*** RECORDS SHOWN Section Begins ***
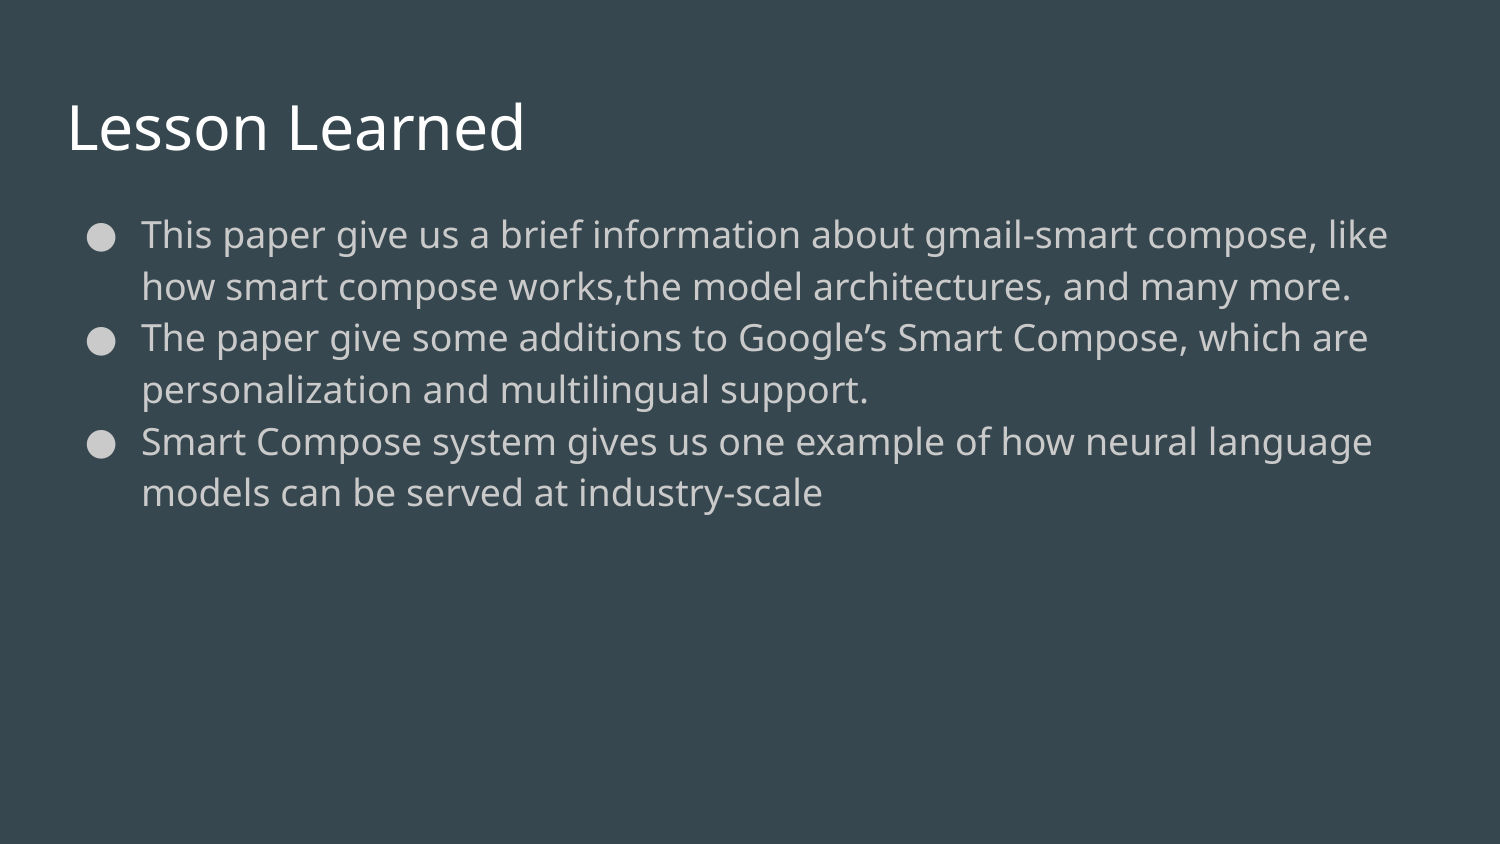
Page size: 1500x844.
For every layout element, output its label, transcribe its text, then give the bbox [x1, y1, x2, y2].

title Lesson Learned [51, 72, 1449, 167]
list This paper give us a brief information about gmail-smart compose, like how smart compose works,the model architectures, and many more. The paper give some additions to Google’s Smart Compose, which are personalization and multilingual support. Smart Compose system gives us one example of how neural language models can be served at industry-scale [51, 189, 1449, 750]
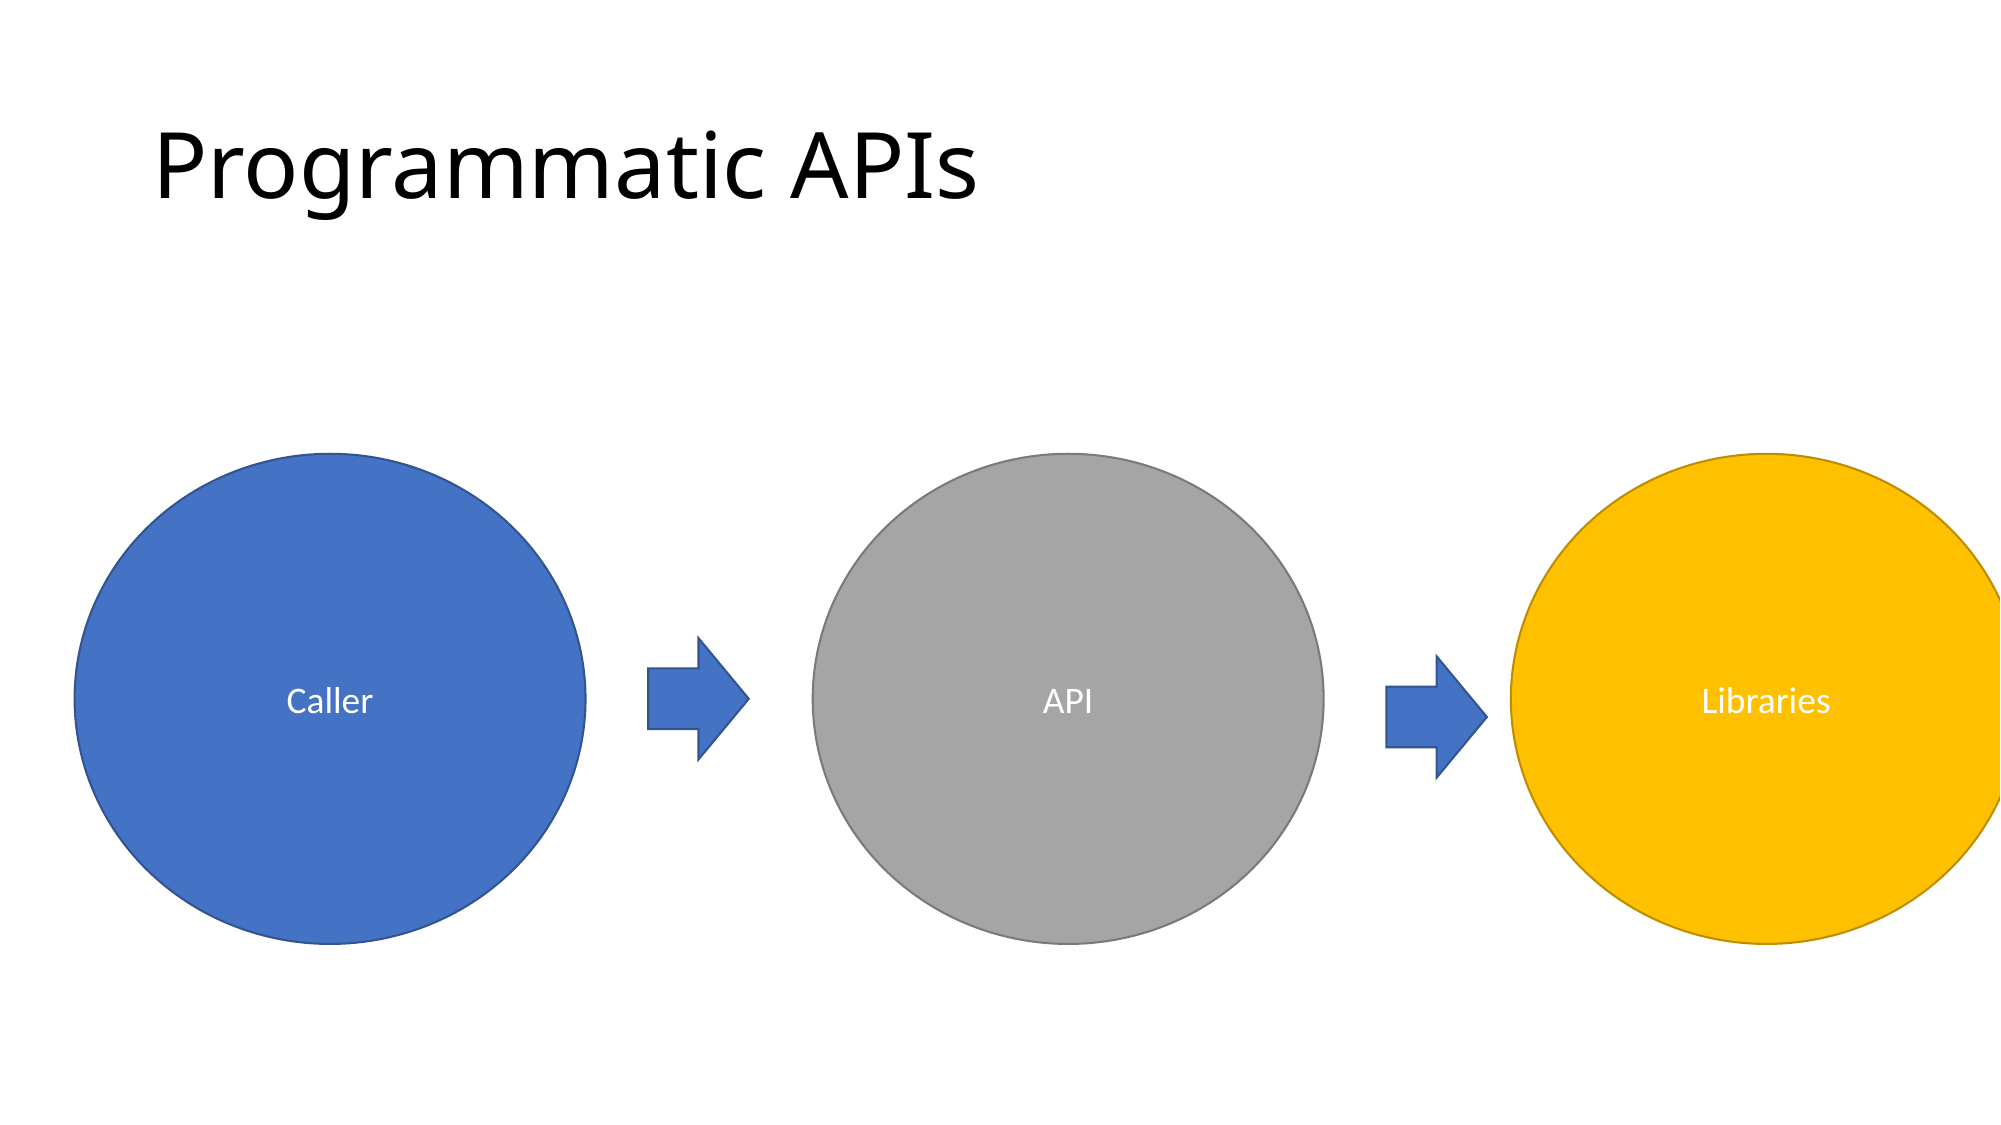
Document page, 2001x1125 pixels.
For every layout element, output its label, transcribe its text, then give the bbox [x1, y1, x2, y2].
*** RECORDS SHOWN Section Ends ***
> **TASK TO CARRY OUT**:
Although the entries hold pictures, the copy you make of them should have none, and every other word should match exactly.

> **WORKED SOLUTION**:
Page size: 1500x844.
For every layout element, output its label, transcribe its text, then give the bbox [x1, y1, x2, y2].

title Lesson Learned [51, 72, 1449, 167]
list This paper give us a brief information about gmail-smart compose, like how smart compose works,the model architectures, and many more. The paper give some additions to Google’s Smart Compose, which are personalization and multilingual support. Smart Compose system gives us one example of how neural language models can be served at industry-scale [51, 189, 1449, 750]
Document page, 2001x1125 pixels.
For every layout element, output its label, transcribe its text, then give the bbox [x1, y1, x2, y2].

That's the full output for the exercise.